Bad information isn't like the "picking stocks" problem where being reliably wrong can be mapped to being right. Enough bias just comprehensively ruins the data.

1 comments

Reading InfoWars can give you information about upcoming narratives that will seep through the right-wing infosphere. If you see them talking about some mainstream story with a controversial angle not present in the other sources, then – despite being wildly exaggerated, cherry picked and out of context – there is probably some kernel of truth to it.
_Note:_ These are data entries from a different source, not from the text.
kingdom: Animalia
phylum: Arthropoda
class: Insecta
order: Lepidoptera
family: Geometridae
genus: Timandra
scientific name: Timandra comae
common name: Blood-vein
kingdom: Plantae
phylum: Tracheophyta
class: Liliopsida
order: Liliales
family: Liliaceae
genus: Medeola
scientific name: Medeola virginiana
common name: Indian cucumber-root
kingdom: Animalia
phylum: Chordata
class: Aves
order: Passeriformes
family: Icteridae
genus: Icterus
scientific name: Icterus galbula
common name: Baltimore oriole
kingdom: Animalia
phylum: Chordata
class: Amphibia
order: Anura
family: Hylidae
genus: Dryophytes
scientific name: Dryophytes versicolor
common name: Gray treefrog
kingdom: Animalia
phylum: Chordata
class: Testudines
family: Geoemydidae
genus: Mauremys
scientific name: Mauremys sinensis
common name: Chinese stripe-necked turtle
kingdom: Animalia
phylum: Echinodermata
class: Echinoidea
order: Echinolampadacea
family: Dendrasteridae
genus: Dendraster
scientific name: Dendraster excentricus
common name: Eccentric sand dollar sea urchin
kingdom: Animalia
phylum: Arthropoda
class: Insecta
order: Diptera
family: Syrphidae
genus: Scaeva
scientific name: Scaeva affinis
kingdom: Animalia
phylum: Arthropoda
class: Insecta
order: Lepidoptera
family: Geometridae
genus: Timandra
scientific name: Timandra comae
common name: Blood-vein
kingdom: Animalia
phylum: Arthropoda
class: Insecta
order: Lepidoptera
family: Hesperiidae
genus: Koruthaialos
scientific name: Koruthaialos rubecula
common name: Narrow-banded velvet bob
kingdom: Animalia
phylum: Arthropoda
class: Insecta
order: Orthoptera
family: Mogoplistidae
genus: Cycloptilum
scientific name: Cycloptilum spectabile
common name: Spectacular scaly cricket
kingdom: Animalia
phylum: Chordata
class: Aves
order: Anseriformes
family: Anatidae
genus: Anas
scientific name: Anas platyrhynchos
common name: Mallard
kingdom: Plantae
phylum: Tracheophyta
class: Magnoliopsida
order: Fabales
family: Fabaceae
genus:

And even if it’s a tiny kernel, it could be enough for a few influencers to latch onto it and promote the narrative.

For example, not every article about the Zizians mentions their gender identity. But the right wing articles do. If you only read some news sources, you would miss this bit of information. Is it relevant to the story? Maybe, maybe not – that’s up to the reader to decide. Is it relevant to the narrative that will take hold as it propagates throughout social media? Yes absolutely. And the fact that only one side mentions it means it’s even more likely to become a central point of contention, because each side will weaponize it against the other. The right will claim the left is hiding it and the left will claim the right is unnecessarily elevating it. In the end, it will become the most controversial (and therefore popular) part of the narrative, and the hook of engagement bait that keeps the story going.

You wouldn’t be able to anticipate this if you only read a few mainstream left-leaning articles about the story. And there is value to anticipating these narratives because if you catch them early, you know to ignore them as they expand into a larger waste of time.